The Story of the Six Toes.

A MAN who makes a will generally knows pretty well the person to whom he leaves a legacy, but it does not follow that other people are to have the same enlightenment as to the identity of the legatee. I make the remark in reference to a common story connected with the will of honest Andrew Gebbie, who officiated once as a ruling elder in the Church of Trinity College, Edinburgh, and was supposed to have done so much good to the people by his prayers, exhortations and psalm-singing, that it was utterly unnecessary for his getting to heaven, where he had sent so many others, that he should bequeath a single plack or bawbee to the poor when he died.
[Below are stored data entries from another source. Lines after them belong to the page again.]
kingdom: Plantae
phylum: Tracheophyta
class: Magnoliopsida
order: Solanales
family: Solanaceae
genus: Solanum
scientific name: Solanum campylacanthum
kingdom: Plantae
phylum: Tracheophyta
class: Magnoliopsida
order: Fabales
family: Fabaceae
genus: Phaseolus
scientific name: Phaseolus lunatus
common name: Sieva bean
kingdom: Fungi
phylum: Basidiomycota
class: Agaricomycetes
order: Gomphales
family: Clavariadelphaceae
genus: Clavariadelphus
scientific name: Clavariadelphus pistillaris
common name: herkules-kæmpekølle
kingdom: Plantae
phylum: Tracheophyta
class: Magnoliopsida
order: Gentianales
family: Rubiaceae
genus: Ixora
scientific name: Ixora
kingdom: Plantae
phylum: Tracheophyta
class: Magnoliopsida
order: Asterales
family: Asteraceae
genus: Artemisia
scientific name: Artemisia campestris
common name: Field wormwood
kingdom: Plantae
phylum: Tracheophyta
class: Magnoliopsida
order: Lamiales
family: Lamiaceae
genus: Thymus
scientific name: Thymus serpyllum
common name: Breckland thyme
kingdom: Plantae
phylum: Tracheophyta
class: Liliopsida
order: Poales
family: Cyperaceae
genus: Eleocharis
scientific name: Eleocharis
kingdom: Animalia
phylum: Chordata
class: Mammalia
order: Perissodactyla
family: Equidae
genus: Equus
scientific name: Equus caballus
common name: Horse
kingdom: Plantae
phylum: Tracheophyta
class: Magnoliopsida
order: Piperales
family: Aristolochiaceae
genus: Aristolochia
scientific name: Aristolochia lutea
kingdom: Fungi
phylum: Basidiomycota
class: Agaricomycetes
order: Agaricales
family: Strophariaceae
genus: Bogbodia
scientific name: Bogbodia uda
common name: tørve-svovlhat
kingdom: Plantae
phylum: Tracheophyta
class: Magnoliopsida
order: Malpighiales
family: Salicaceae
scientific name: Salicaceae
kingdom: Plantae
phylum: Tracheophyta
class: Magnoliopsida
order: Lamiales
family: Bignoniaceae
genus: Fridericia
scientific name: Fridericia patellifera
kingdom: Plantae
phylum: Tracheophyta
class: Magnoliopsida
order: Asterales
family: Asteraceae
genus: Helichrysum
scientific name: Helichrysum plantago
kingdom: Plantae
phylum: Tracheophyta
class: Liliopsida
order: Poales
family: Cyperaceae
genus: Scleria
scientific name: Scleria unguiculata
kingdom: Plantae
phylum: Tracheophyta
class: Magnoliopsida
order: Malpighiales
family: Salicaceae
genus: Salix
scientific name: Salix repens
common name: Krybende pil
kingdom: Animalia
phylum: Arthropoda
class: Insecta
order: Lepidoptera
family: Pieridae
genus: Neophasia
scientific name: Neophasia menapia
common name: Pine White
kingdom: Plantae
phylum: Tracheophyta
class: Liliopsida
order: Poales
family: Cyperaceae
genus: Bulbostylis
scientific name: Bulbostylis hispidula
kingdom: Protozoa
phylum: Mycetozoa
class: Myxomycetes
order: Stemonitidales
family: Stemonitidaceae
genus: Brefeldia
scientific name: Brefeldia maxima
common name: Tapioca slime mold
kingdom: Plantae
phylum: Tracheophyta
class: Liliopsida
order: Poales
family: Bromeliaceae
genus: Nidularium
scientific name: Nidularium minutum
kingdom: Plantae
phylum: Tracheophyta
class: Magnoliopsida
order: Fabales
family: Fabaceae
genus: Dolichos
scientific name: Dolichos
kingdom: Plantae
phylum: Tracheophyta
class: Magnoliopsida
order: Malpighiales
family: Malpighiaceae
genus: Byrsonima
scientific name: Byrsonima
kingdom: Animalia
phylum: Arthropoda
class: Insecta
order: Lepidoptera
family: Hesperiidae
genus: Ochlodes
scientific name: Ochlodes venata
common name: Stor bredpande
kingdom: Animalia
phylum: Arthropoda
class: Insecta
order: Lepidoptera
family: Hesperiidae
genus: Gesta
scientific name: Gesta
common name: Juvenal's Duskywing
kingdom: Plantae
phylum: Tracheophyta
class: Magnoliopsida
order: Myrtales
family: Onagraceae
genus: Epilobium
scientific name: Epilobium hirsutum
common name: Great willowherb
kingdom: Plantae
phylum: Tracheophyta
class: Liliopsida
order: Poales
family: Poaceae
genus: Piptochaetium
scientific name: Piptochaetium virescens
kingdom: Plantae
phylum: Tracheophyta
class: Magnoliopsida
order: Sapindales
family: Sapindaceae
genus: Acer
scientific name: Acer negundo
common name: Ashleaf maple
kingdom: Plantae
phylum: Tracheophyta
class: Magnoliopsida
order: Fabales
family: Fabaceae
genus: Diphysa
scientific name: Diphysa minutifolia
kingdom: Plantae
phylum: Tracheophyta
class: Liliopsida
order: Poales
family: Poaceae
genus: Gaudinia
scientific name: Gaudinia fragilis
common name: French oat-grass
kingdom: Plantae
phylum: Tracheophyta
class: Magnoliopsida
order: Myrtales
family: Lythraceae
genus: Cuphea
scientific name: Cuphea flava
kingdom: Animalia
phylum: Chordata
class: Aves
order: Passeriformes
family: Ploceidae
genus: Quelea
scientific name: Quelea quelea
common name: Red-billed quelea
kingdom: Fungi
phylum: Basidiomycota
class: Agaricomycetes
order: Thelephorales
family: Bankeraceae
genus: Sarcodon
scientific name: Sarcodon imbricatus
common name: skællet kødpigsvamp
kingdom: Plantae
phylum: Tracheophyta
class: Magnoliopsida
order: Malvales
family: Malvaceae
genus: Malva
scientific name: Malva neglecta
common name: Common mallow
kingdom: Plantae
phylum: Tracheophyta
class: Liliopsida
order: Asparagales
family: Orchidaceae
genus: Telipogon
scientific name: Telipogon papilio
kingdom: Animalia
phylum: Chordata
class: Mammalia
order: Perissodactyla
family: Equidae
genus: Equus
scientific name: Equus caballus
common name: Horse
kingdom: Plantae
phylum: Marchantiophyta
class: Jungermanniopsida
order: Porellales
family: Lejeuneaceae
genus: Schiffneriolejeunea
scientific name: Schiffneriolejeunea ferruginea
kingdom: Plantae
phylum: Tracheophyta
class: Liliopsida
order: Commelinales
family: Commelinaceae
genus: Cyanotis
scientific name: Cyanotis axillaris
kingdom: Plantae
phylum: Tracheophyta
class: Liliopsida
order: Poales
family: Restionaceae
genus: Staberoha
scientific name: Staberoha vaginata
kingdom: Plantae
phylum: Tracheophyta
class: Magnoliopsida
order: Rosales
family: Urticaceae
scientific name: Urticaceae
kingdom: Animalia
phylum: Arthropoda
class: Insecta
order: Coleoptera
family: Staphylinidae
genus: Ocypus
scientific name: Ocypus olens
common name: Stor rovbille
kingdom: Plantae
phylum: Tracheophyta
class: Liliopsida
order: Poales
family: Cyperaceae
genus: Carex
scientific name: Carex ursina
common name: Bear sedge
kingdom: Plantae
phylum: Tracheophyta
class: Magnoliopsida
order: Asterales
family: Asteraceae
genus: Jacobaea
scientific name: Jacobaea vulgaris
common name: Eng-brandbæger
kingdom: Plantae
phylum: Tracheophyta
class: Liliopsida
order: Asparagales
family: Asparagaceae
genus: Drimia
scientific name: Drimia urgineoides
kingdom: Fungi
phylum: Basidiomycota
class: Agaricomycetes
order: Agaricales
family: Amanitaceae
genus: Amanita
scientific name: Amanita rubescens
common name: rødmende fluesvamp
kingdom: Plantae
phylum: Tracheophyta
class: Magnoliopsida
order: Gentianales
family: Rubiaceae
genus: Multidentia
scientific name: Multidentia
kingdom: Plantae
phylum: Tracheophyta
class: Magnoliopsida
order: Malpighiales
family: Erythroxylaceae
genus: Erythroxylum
Yet whether it was that the good man Andrew determined to make sure work of his salvation, or that he had any less ambitious object in view, certain it is that some time before he died he made a will by his own hand, and without the help of a man of the law, in spite of the Scotch adage—

“Who saves a fee and writes his will

Is friendly to the lawyers still;

For these take all the will contains,

And give the heir all that remains.”

And by this said will honest Andrew bequeathed the sum of three hundred pounds sterling money to “Mistress Helen Grey, residing in that street of the old town called Leith Wynd,” without any further identification or particularisation whatsoever, nor did he say a single word about the cause of making this somewhat generous bequest, or anything about the merits or services of the legatee. A strange circumstance, seeing that the individual being a “Nelly Grey” had long been a favourite of the poets, (and, therefore, rather indefinite,) as she indeed still figures in more than one very popular song, wherein she is even called bonny Nelly Grey.

Then, to keep all matters in harmony, he appointed three clergymen—the minister of his own church, the minister of the Tolbooth, and the minister of the Tron—as his executors for carrying his said will into execution, probably thinking that Nelly Grey’s three hundred, and her soul to boot, could not be in better hands than those of such godly men. So, after living three weeks longer in a very bad world, the worthy testator was gathered to his fathers, and it might perhaps have been as well that his said will had been gathered along with him,—as indeed happened in a recent case, where a sensible man, probably in fear of the lawyers, got his will placed in the same coffin with him,—though no doubt he forgot that worms, if not moths, do corrupt there also, and sometimes thieves, in the shape of body-snatchers, do break through and steal. Passing all which we proceed to say that the executors entered upon their duties. As regards the other legatees they found no difficulty whatever, most probably because legatees are a kind of persons who are seldom out of the way when they are wanted. They accordingly made their appearance, and without a smile, which would have been unbecoming, got payment of their legacies. But as for this Helen Grey, with so large a sum standing at her credit, she made no token of any kind, nor did any of the relations know aught concerning her, though they wondered exceedingly who she could be, and how she came to be in so strange a place as their kinsman’s testament. Not that the three executors, the ministers, shared very deeply in this wondering, because they knew that their elder, honest Andrew, was a good and godly man, and had had good and godly, and therefore sufficient reasons, (probably in the poverty and piety of Helen,) for doing what he had done.